#### [What to produce]
For the word "weight", state how many lines of the listing below contain it. Give the number and nothing more.

[Source material Boundary: Start]

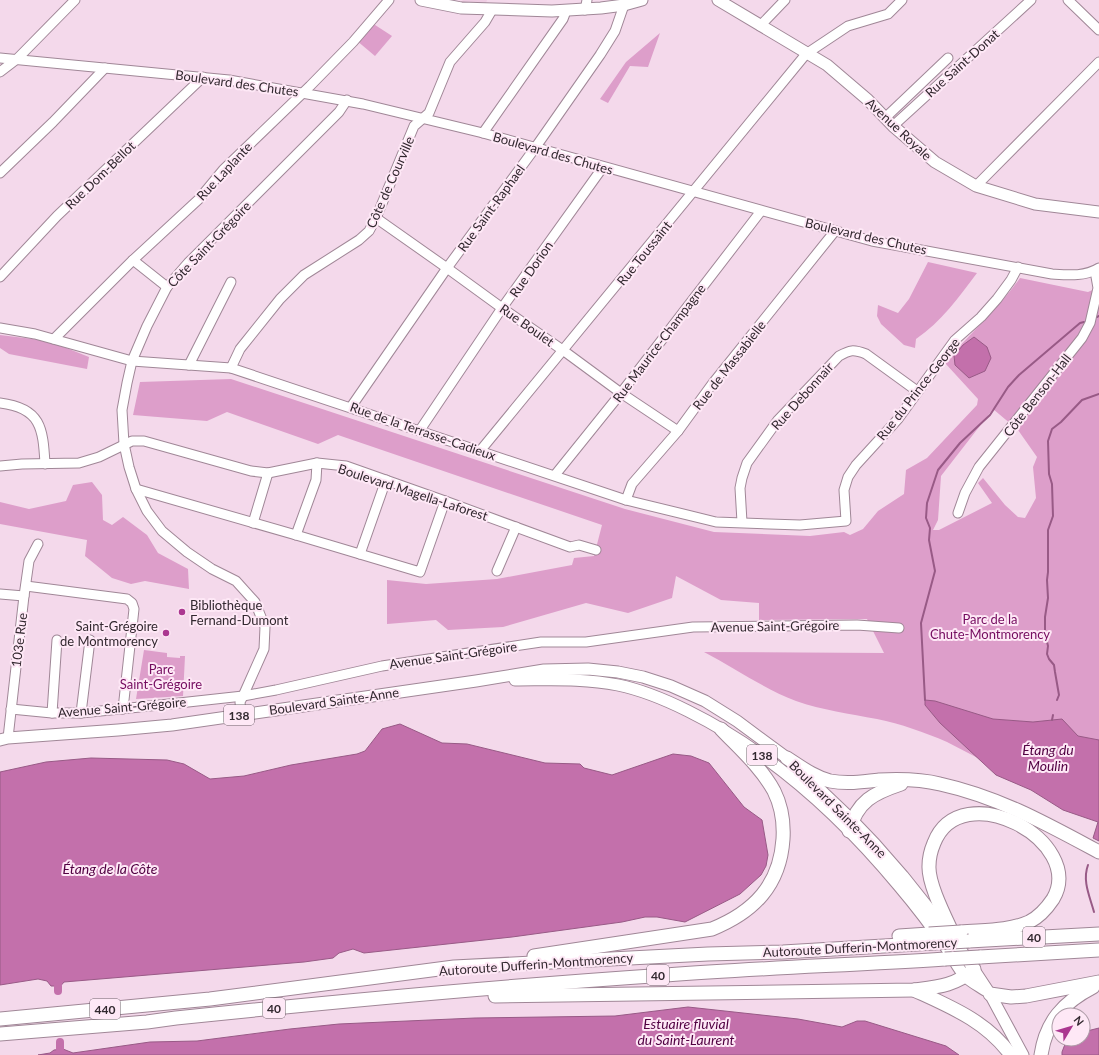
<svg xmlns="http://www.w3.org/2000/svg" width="1099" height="1055" viewBox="0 0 1099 1055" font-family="Lato,sans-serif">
<rect width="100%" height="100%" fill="#f4d9eb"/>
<path fill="#eecce2" d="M463,0H487L485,6L459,4Z"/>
<g fill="#dd9eca" fill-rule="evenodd">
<path d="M372,23L392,36L375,56L356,40Z"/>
<path d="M660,33L648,67L630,66L608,103L600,99L626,62Z"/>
<path d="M928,262L977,273C959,297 941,322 916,339L915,348L904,345L881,324L877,316L878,305L898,313L909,299Z"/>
<path d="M1020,278L1088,292L1099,287V821L947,742C924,732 901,724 877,719C850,714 822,710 796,701C764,689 735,668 704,652L884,653L867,619L759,620V603L721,600L676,576L672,598L628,613L586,603L503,627L448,630L436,620L387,624V580L426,584L497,579L572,565L574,558L594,556L602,525L338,435L318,444L227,412L207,421L133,415L140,382L231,379L625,509L714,532L810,536L844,532L850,535L863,529L878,511L904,494L906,470L927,458L977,405L978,399L945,363C969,334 998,309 1020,278ZM993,409L1018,430L1037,457L1033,467L1036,498L1025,518L1018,517L1005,505L983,478L978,483L992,503L939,530H933L938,520L941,476Z"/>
<path d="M0,335L49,341L89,357L87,369L9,354L0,348Z"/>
<path d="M92,482L102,495L103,520L112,525L123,517L147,535L158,553L188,569L189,589L145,581L131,584L112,578L85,556L87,540L0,524V502L29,509L66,501L73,485Z"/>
<path d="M144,650L167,653V657L180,658V656H185L183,696L136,699Z"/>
</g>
<g fill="#c370ab" stroke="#985a86">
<path d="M974,337L987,347L991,358L985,371L969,378L955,365L954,356L963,345Z"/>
<path d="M925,700L935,701L993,719L1033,722L1062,719L1078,736L1099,740V841L1093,838L1098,822L1063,810L1031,790L996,775L940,723L925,705Z"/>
<path d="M400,724L442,743L467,744L545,763L580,764L584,768L612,775L673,754L691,756L709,763L744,807L762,820L768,855L766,866L761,875L740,894L685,922L657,917H645L622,922L512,937L364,953L353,949L339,953L333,958L304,962L64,982C61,987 57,986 51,986L47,981L38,979L0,985V772L46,762L91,758L167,760L184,764L210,779L244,776L291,765L357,754L365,751L382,729Z"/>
<path d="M688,1007L798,1019L842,1027L857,1021H865L946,1046L959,1055H38L50,1053L54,1050L63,1049L73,1053L150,1042L197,1041L290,1029L339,1024L475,1018L615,1016Z"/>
<path d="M1099,1028V1055H1062V1052L1067,1039H1083V1032Z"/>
</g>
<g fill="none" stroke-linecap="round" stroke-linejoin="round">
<g stroke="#985a86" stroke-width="2">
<path d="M1097,317L1099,316"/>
<path d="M925,700L921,623L935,571L929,540L930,528L926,518L927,503L938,470L960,443L990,415L1008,387L1019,375L1080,323L1084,322"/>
<path d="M1057,700L1059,695L1055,672L1054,665L1049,659L1047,654L1048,646L1045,633V617L1048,598L1047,580L1048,572V530L1053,516L1052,484L1049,474L1048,441L1052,429L1061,422L1082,400L1099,394"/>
<path d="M1052,720L1053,715"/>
<path d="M1088,865C1082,881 1090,897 1094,912"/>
</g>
<g stroke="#c370ab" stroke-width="8">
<path d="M58,986V991"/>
<path d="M60,1042V1049"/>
</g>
<g stroke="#a08797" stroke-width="11">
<g id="minor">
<path d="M1068,0L1099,30"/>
<path d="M585,10L587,0"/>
<path d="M760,26L785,0"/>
<path d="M0,58L229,80L363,104L483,133L872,241L1052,274C1067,275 1085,277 1099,268"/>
<path d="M0,72L17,59L75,0"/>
<path d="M885,118L948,58"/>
<path d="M893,126L1031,0"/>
<path d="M483,133L563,19L566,11"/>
<path d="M0,173L53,122L105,68"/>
<path d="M976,186L1099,62"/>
<path d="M376,218L447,268L502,308L564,351L621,393L678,431"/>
<path d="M133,260L167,287"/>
<path d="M0,277L57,216L203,77"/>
<path d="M0,328L35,334L132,361L231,368L626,500L716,522L800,525L846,521L844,490L848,477L856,465L898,419L955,340L981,317L997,299L1011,280L1018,267"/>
<path d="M54,339L133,260L199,199L223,170L310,86L353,42L389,0"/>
<path d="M189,365L231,282"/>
<path d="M231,368L240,349L280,299L304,275L359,240L369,231L376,218L414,126L429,113L450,62L485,22L492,10"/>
<path d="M0,403C41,408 43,428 45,464"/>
<path d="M351,407L447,268L535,148L600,55L615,31L624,5"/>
<path d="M420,430L502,308L603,167"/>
<path d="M480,451L806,54L848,26L888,14L902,0"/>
<path d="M0,466L22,464L79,463L99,457L132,441H144L251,471L268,473L317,463L346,466L445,501L570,547L579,545L596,550"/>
<path d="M555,475L621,393L761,211"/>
<path d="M136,489L296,535L420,572L445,501"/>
<path d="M626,500L632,484L678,431L713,383L835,231"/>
<path d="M958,513L965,493L979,467L1082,338L1090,323L1098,288L1095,271"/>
<path d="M742,522L740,488L742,478L747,463L778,420L839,356C850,350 853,349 866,354L917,391"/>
<path d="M253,523L268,473"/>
<path d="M296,535L316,480L317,463"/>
<path d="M360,554L386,480"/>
<path d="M497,571L516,527"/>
<path d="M26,586L127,599L132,603L134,609L123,709"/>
<path d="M0,594L24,596"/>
<path d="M11,709L52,713H81L179,703L243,696L276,690L382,666L541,642H586L693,627L857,625L899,628"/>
<path d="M52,713L57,640"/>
<path d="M81,713L90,640"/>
<path d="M241,714L240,702L243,696L264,649L265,627L255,602L236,581L212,569L187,552L162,531L147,511L136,489L129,467L124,444L122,410L127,383L132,361L147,326L167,287L188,263L339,112L347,100"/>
<path d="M8,738L24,596L29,561L38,544"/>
</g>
</g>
<g stroke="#a08797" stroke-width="13">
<g id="major">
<path d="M421,0L461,8L552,11L601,8L624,5L642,0"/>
<path d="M718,0L827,65L868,100L893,126L935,162L976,186L1035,204L1099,212"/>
<path d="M515,680C550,680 584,678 618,685C642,690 666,700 688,711C771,752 841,816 899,886C916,906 932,927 947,949C953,957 958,969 965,976C971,982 979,986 985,990"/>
<path d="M0,740L8,738L118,730L172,725L476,681L544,670L588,669L618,672L643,677L671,686L705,701L737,721L787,758L852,820L875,844L903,876L957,944L990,994L1023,1055"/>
</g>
</g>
<g stroke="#a08797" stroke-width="15">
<g id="highway">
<path d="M787,758C801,767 814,777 830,781C846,784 862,782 879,780C899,779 920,779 940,784C999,797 1047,824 1099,852"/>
<path d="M849,831C857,801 874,793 901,784"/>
<path d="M899,936L929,934"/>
<path d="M969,941L1099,934"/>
<path d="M957,943C949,924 928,886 929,866C929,858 931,850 934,843C961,774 1087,841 1053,899C1047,908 1039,917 1029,922C1009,931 983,930 961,932"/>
<path d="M534,956L712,929C754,912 780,885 783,839C784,823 781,805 774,791C761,767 739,748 721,729"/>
<path d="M980,957L1099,950"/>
<path d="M914,990C951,1007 986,1021 1011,1055"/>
<path d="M990,994L1011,997L1026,996L1099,982"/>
<path d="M495,996L914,990C938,987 955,986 974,969"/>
<path d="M0,1019L210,999L454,967L708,954L783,952L934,943"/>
<path d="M0,1034L147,1022L176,1018C340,1001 503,986 666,975C759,968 852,965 945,959"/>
<path d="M1041,1055C1046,1021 1064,1002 1093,987"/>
</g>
</g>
<use href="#minor" stroke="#fff" stroke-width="9"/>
<use href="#major" stroke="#fff" stroke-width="11"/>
<use href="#highway" stroke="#fff" stroke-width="13"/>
<g stroke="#a08797" stroke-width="15" stroke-linecap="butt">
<g id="highway-bridge">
<path d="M929,934L961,932"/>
<path d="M934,943L969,941"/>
<path d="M945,959L980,957"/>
</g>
</g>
<use href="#highway-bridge" stroke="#fff" stroke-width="13"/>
</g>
<g fill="#ab3790" stroke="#fee8f6" stroke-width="1.5">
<circle cx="182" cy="612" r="4"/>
<circle cx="166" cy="633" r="4"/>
</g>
<g text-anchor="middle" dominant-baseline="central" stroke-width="4" stroke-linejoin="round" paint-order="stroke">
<g fill="#fee8f6" stroke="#6f626b" stroke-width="1">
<rect x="224" y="705" width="30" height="20" rx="3"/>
<rect x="747" y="745" width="30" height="20" rx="3"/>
<rect x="1023" y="927" width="22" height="20" rx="3"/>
<rect x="647" y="965" width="22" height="20" rx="3"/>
<rect x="263" y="998" width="22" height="20" rx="3"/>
<rect x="90" y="999" width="30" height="20" rx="3"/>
</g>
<g font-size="12" font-weight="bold" fill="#32282f">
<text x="239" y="715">138</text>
<text x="762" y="755">138</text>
<text x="1034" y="937">40</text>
<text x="658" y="975">40</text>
<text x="274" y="1008">40</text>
<text x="105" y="1009">440</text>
</g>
<g font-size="13" fill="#32282f" stroke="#fee8f6">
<text transform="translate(962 63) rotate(-42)">Rue Saint-Donat</text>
<text transform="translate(237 83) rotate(8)">Boulevard des Chutes</text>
<text transform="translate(899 129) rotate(43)">Avenue Royale</text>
<text transform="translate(553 153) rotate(16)">Boulevard des Chutes</text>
<text transform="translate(224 171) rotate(-47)">Rue Laplante</text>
<text transform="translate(100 175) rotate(-44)">Rue Dom-Bellot</text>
<text transform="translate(390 182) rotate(-66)">Côte de Courville</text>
<text transform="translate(491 208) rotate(-54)">Rue Saint-Raphael</text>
<text transform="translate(866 236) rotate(13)">Boulevard des Chutes</text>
<text transform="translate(209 244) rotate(-46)">Côte Saint-Grégoire</text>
<text transform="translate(644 253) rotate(-51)">Rue Toussaint</text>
<text transform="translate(531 269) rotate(-55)">Rue Dorion</text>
<text transform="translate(527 325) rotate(35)">Rue Boulet</text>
<text transform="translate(659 343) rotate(-53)">Rue Maurice-Champagne</text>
<text transform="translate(729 365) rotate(-52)">Rue de Massabielle</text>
<text transform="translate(918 389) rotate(-52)">Rue du Prince-George</text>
<text transform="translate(1037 395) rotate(-52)">Côte Benson-Hall</text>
<text transform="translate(802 396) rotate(-48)">Rue Debonnair</text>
<text transform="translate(423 431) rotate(19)">Rue de la Terrasse-Cadieux</text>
<text transform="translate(413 492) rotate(18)">Boulevard Magella-Laforest</text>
<text transform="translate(775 626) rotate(-1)">Avenue Saint-Grégoire</text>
<text transform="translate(19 640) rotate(-83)">103e Rue</text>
<text transform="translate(453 655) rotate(-8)">Avenue Saint-Grégoire</text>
<text transform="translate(334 701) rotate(-8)">Boulevard Sainte-Anne</text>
<text transform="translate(122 707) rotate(-5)">Avenue Saint-Grégoire</text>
<text transform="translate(838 809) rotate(45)">Boulevard Sainte-Anne</text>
<text transform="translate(860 947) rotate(-3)">Autoroute Dufferin-Montmorency</text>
<text transform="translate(536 964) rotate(-4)">Autoroute Dufferin-Montmorency</text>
</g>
<g font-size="13" fill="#32282f" stroke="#fee8f6" text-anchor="start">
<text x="190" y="605">Bibliothèque<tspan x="190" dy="15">Fernand-Dumont</tspan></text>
<text x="158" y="626" text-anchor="end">Saint-Grégoire<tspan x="158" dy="15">de Montmorency</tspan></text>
</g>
<g font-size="13" fill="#740b5f" stroke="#fee8f6">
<text x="990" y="619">Parc de la<tspan x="990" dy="15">Chute-Montmorency</tspan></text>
<text x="161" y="669">Parc<tspan x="161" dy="15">Saint-Grégoire</tspan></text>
</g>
<g font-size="14" font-style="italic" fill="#510142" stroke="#fee8f6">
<text x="1048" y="749">Étang du<tspan x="1048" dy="16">Moulin</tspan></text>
<text x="110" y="868">Étang de la Côte</text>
<text x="686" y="1023">Estuaire fluvial<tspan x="686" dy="16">du Saint-Laurent</tspan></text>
</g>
</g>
<g transform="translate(1071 1027) rotate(52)"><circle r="19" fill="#fee8f6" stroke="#ac9ba6"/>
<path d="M0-3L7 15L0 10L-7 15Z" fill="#ab3790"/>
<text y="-6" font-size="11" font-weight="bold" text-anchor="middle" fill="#32282f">N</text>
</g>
</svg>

[Source material Boundary: End]

#### [Answer section]
2